L’association SEAJA (Solidarité Enfants d’Asie avec Joseph et Agnès) : qui sommes nous ?
2 amoureux d’Asie, une histoire familiale…
Tous deux originaires de Bretagne, leurs chemins se sont croisés il y a 40 ans dans le milieu sportif à Lorient. Depuis, la vie les a conduits chacun de leur côté, avec son lot de joies et d’épreuves, laissant des marques profondes dans l’âme et le corps. Bientôt, l’âge de raison s’est imposé, les incitant à regarder autour d’eux, à trouver des moyens d’exprimer leur gratitude et d’ouvrir la voie à ceux dont la vie débute dans des conditions difficiles.
En 2017, ils se retrouvent en Asie, la région qui leur a tant apporté, et à laquelle ils souhaitent désormais rendre…L’idée de SEAJA prend corps.
Patrice Landrein : 54 ans, directeur d’établissements hôteliers de luxe depuis 3 décennies. Il a passé dix années entre le Vietnam et la Thaïlande, et travaille actuellement sur l’île Maurice. En 2017, en Thaïlande, la découverte d’une école abandonnée portant le prénom de ses parents disparus (Agnès et Joseph), marqués par une histoire douloureuse, lui a envoyé un signe puissant. La restauration de cette école est devenue pour lui une évidence, un véritable phare guidant son avenir.

Stéphane Sélard : Âgé de 63 ans, retraité installé à Larmor-Plage et ancien dirigeant de filiales dans le secteur aéronautique, il a passé 11 années de vie familiale en Asie.
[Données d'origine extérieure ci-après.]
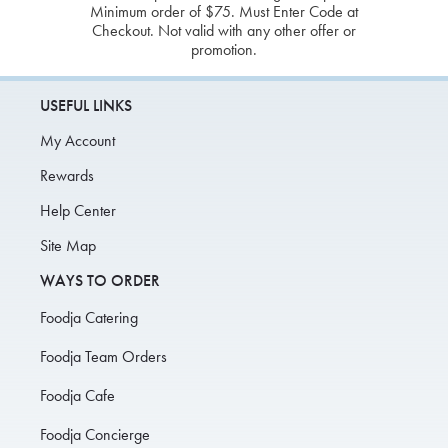
Minimum order of $75. Must Enter Code at
Checkout. Not valid with any other offer or
promotion.
USEFUL LINKS
My Account
Rewards
Help Center
Site Map
WAYS TO ORDER
Foodja Catering
Foodja Team Orders
Foodja Cafe
Foodja Concierge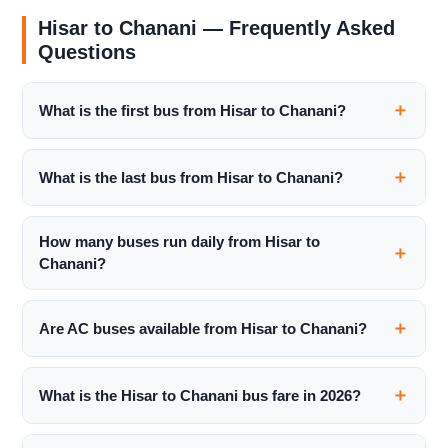
Hisar to Chanani — Frequently Asked
Questions
What is the first bus from Hisar to Chanani?
What is the last bus from Hisar to Chanani?
How many buses run daily from Hisar to
Chanani?
Are AC buses available from Hisar to Chanani?
What is the Hisar to Chanani bus fare in 2026?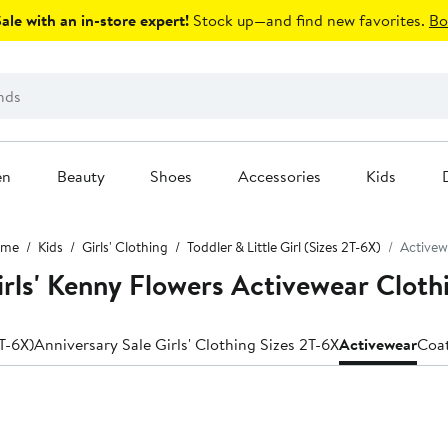
le with an in-store expert!
Stock up—and find new favorites.
Bo
en
Beauty
Shoes
Accessories
Kids
me
Kids
Girls' Clothing
Toddler & Little Girl (Sizes 2T-6X)
Activew
Girls' Kenny Flowers Activewear Cloth
2T-6X)
Anniversary Sale Girls' Clothing Sizes 2T-6X
Activewear
Coat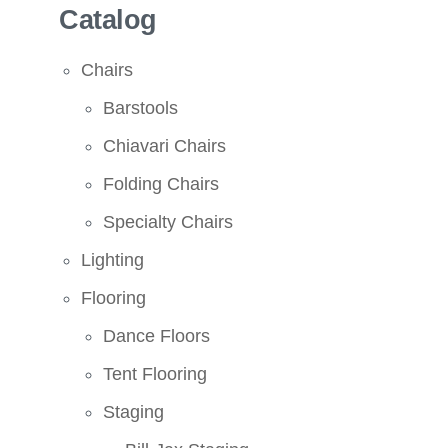
Catalog
Chairs
Barstools
Chiavari Chairs
Folding Chairs
Specialty Chairs
Lighting
Flooring
Dance Floors
Tent Flooring
Staging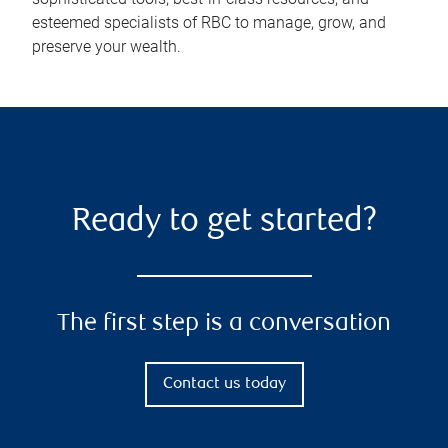
esteemed specialists of RBC to manage, grow, and
preserve your wealth.
Ready to get started?
The first step is a conversation
Contact us today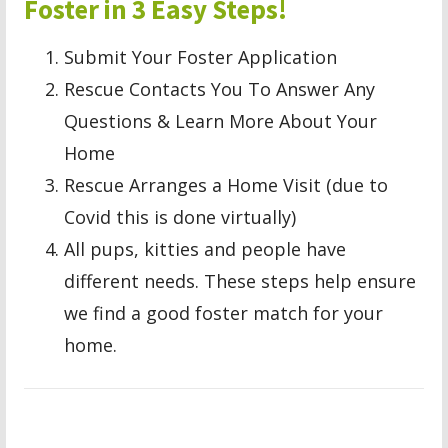
Foster in 3 Easy Steps!
Submit Your Foster Application
Rescue Contacts You To Answer Any
Questions & Learn More About Your
Home
Rescue Arranges a Home Visit (due to
Covid this is done virtually)
All pups, kitties and people have
different needs. These steps help ensure
we find a good foster match for your
home.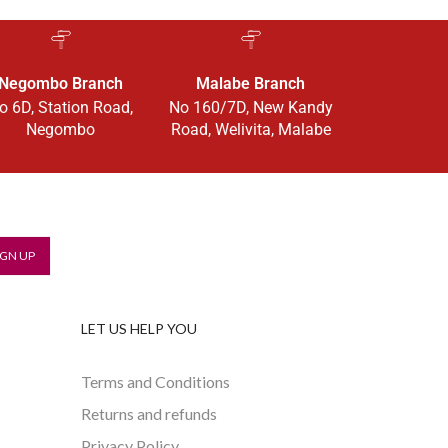
Negombo Branch
Malabe Branch
o 6D, Station Road,
No 160/7D, New Kandy
Negombo
Road, Welivita, Malabe
LET US HELP YOU
Terms and Conditions
Returns and refunds
Privacy Policy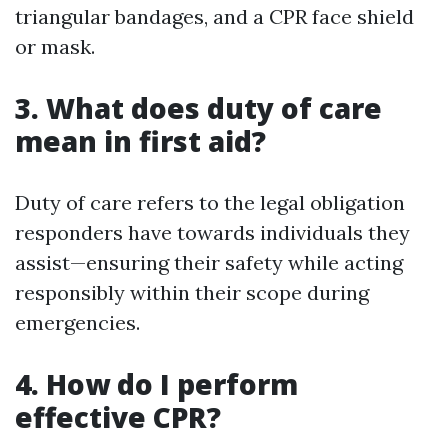
triangular bandages, and a CPR face shield
or mask.
3. What does duty of care
mean in first aid?
Duty of care refers to the legal obligation
responders have towards individuals they
assist—ensuring their safety while acting
responsibly within their scope during
emergencies.
4. How do I perform
effective CPR?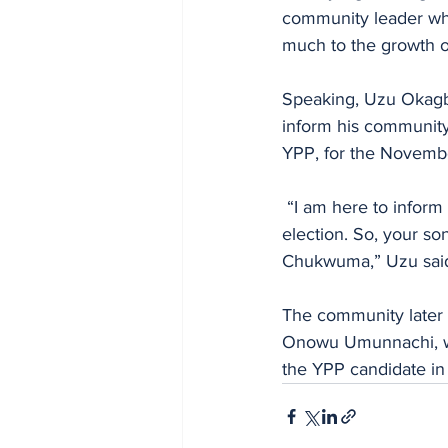
community leader who
much to the growth o
Speaking, Uzu Okagbu
inform his community 
YPP, for the Novembe
 “I am here to inform Ndi Umunnachi that I am on the ballot for the November 8 governorship 
election. So, your so
Chukwuma,” Uzu sai
The community later 
Onowu Umunnachi, with
the YPP candidate in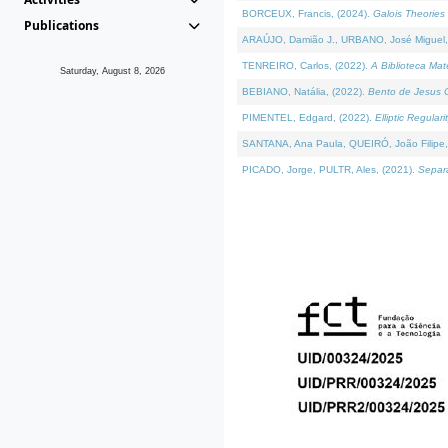
BORCEUX, Francis, (2024).
Galois Theories 
Publications
ARAÚJO, Damião J., URBANO, José Miguel,
TENREIRO, Carlos, (2022).
A Biblioteca Ma
Saturday, August 8, 2026
BEBIANO, Natália, (2022).
Bento de Jesus C
PIMENTEL, Edgard, (2022).
Elliptic Regula
SANTANA, Ana Paula, QUEIRÓ, João Filipe,
PICADO, Jorge, PULTR, Ales, (2021).
Separa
Père d’une fille adoptée au Cambodge en 2002, il a développé un profond attachement pour ce pays, fruit de ses nombreux voyages. Il y a tissé des amitiés solides et durables, notamment avec l’orphelinat de Kampong Thom. Profondément touché par la situation sociale des enfants du village natal de sa fille, il est conscient que de nombreux villages vivent la même précarité éducative. Après avoir mené plusieurs petits projets simples, il décide de franchir une nouvelle étape !
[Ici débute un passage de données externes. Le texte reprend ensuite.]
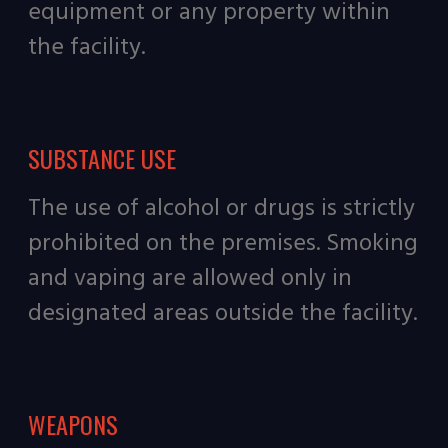
equipment or any property within
the facility.
SUBSTANCE USE
The use of alcohol or drugs is strictly
prohibited on the premises. Smoking
and vaping are allowed only in
designated areas outside the facility.
WEAPONS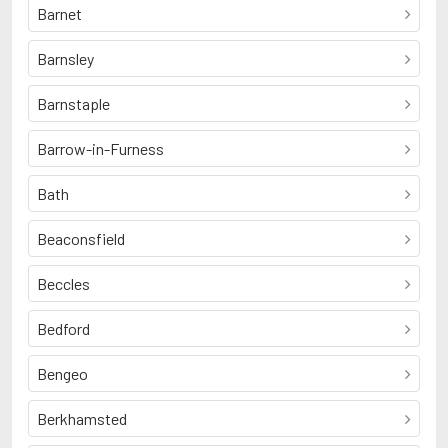
Barnet
Barnsley
Barnstaple
Barrow-in-Furness
Bath
Beaconsfield
Beccles
Bedford
Bengeo
Berkhamsted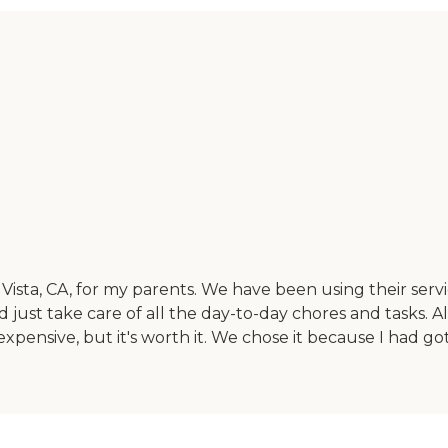
sta, CA, for my parents. We have been using their servi
just take care of all the day-to-day chores and tasks. Al
ensive, but it's worth it. We chose it because I had gott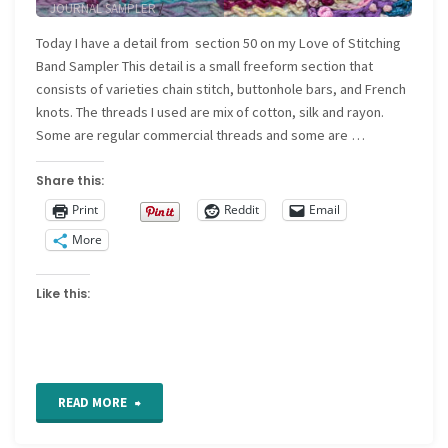
JOURNAL SAMPLER
/
NEEDLEWORK SAMPLER
Today I have a detail from section 50 on my Love of Stitching
Band Sampler This detail is a small freeform section that
consists of varieties chain stitch, buttonhole bars, and French
knots. The threads I used are mix of cotton, silk and rayon.
Some are regular commercial threads and some are …
Share this:
Print
Reddit
Email
More
Like this:
"Freeform
READ MORE
Hand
Découvrez notre engagement pour l’éducation des enfants défavorisés en Asie
SEAJA est une association apolitique et non confessionnelle dédiée à soutenir des projets éducatifs dans les zones isolées d’Asie, offrant ainsi aux enfants moins favorisés des chances réelles d’apprentissage et d’épanouissement personnel.
Des projets simples et peu coûteux
SEAJA intervient sur deux types de projets : des projets simples de type Agile, permettant d’obtenir des résultats rapides et impactants dans les villages éloignés des capitales. Convaincus que soutenir les familles favorise l’éducation des enfants, ces projets simples ne nécessitent pas de fonds importants. Impliquant la concertation des villageois, ils sont l’occasion de sensibiliser à l’importance de l’éducation.
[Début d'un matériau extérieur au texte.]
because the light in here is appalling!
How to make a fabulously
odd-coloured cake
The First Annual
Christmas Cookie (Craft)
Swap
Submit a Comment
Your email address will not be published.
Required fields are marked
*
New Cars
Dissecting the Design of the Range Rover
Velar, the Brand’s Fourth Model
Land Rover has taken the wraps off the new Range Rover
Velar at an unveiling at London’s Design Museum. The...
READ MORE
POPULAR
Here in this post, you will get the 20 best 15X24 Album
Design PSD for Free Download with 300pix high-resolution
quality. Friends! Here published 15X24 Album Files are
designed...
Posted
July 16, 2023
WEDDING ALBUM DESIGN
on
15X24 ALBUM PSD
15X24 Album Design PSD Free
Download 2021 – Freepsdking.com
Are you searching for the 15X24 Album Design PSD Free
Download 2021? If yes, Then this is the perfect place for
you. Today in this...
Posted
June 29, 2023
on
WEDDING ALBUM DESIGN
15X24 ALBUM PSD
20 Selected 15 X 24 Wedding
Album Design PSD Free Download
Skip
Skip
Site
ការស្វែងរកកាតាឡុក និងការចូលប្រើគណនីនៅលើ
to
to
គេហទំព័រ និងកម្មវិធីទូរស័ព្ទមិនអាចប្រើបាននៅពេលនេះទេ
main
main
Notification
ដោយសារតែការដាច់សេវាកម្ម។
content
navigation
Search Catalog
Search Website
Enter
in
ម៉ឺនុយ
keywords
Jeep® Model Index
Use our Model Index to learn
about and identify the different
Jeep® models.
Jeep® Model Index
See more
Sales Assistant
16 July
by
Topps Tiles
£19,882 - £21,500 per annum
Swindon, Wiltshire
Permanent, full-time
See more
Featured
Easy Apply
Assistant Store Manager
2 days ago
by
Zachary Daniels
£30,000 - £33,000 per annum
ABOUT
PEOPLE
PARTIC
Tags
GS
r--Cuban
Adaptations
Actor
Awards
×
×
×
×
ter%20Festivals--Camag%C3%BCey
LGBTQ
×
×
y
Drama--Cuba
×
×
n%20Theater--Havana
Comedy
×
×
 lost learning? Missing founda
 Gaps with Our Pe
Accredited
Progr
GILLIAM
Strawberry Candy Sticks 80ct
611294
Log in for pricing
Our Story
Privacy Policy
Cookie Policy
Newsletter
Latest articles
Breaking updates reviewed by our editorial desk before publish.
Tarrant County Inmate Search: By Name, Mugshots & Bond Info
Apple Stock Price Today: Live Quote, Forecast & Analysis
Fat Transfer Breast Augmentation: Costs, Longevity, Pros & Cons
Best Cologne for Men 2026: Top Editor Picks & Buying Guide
Des projets plus ambitieux…
Parallèlement, SEAJA soutient des projets moyen et long terme portés par des équipes locales, comme la création d’écoles primaires. Son projet phare est la d’une école Agnès et Joseph dans une localité en grande nécessité. L’objectif commun à tous ces projets est d’améliorer les conditions de vie dans les villages ruraux, avec l’ambition d’offrir un niveau d’éducation minimal à tous les enfants.
Témoignages inspirants de jeunes adultes concernés par SEAJA PROJECTS
Offrir des opportunités d’apprentissage aux enfants dans le besoin. Léa nous explique…(le 08/09/2025)
Comme Pramat Dey, mon village d’origine, de nombreux villages vivent dans des conditions de vie précaires. Soutenir SEAJA, c’est aider les familles à améliorer leur quotidien et permettre aux enfants l’accès à l’école primaire.
Léa Phaléap, adoptée en 2002


Soutenir l’éducation pour un impact durable et significatif. Thida témoigne…(le 08/09/2025)
Notre orphelinat de Kampong Thom, autrefois dynamique et proposant des cours de renforcement essentiels, s’est malheureusement beaucoup dégradé depuis la pandémie de Covid. Soutenir SEAJA, c’est offrir un cadre de vie digne aux enfants et permettre la reprise des cours de soutien indispensables.
Thida, arrivée en France de Kampong Thom à l’âge de 4 ans.


Julie Koliane : pourquoi l’orphelinat de Kampong Thom est important pour moi (le 08/09/2025)
L’orphelinat de Kampong Thom représente une véritable chance d’accès à l’éducation pour de nombreux enfants des villages voisins, confrontés à des difficultés et des histoires souvent douloureuses. Il leur ouvre la porte vers un avenir meilleur. Soutenir SEAJA est indispensable pour préserver cet espoir à Kampong Thom.
Julie Koliane, arrivée de en France de Kampong Thom à l’âge de 6 ans.